Hal ini dapat terlihat dari aktifitas berfilsafat dan berdoa. Telah berulang
kali Bapak Marsigit mengatakan bahwa kegiatan berfilsafat hendaknya dapat
meningkatkan tingkat atau derajat keimanan seseorang. jangan sampai kegiatan
berfilsafat justru menjauhkan seseorang dari iman. Beliau menganjurkan bahwa
ketika satu kali melakukan kegiatan berfilsafat, maka hendaknya diimbangi
dengan 10 kali berdoa.
4. Antara
takdir dan ikhtiar
Hakikatnya, semua manusia pasti
diberikan karunia oleh Tuhan. Tidak ada hal sekecil apapun yang tidak berharga.

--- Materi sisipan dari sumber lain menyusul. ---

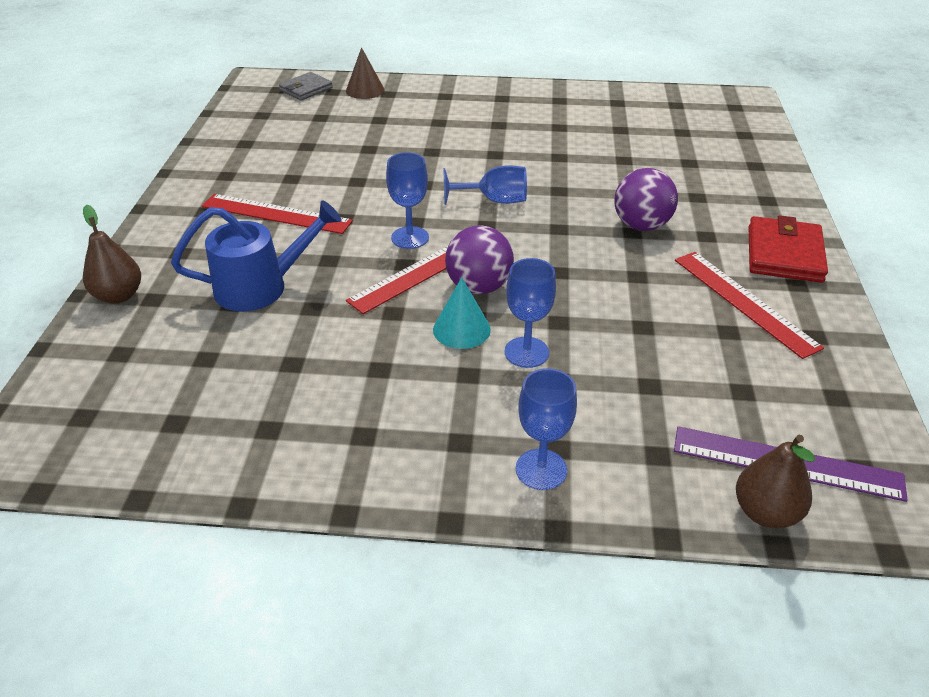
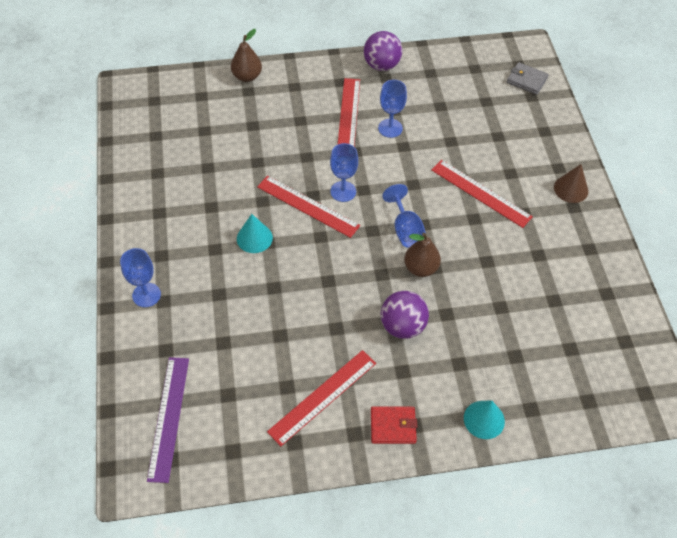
camera: 75 degrees right, 15 degrees up
(262, 287) = (271, 134): blue watering can -> none
(365, 90) = (543, 115): brown cone -> brown cone (571, 189)
(459, 144) = (480, 193): none -> red ruler
(479, 287) = (299, 239): purple ball -> purple ball (381, 65)
(526, 352) = (240, 274): blue goblet -> blue goblet (390, 128)
(765, 512) = (129, 405): brown pear -> brown pear (420, 268)
(770, 194) = (484, 419): none -> turquoise cone
(784, 254) = (393, 426): red wallet -> red wallet, size x0.66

Tidak ada sedikitpun yang bukan merupakan karunia. Semua hal yang ada dan yang
mungkin ada di dunia ini secara spiritual berarti sebagai karunia_Nya. Ketika
seseorang berdoa memohon segala sesuatu, namun masih belum dikabulkan dan
usahanya masih gagal, itu bukan berarti tidak diberikan karunia oleh Tuhan. Gagal
ataupun berhasil, segala sesuatu yang telah terjadi itu merupakan yang terbaik,
karena kepercayaan terhadap takdir. Hal ini diperkuat oleh psikologi, bahwa
kegagalan merupakan suatu keberhasilan yang tertunda. Pada prakteknya, ikhtiar
atau usaha sangat penting dilaksanakan, namun pada akhirnya, tetap takdir yang
menentukan yang akan terjadi.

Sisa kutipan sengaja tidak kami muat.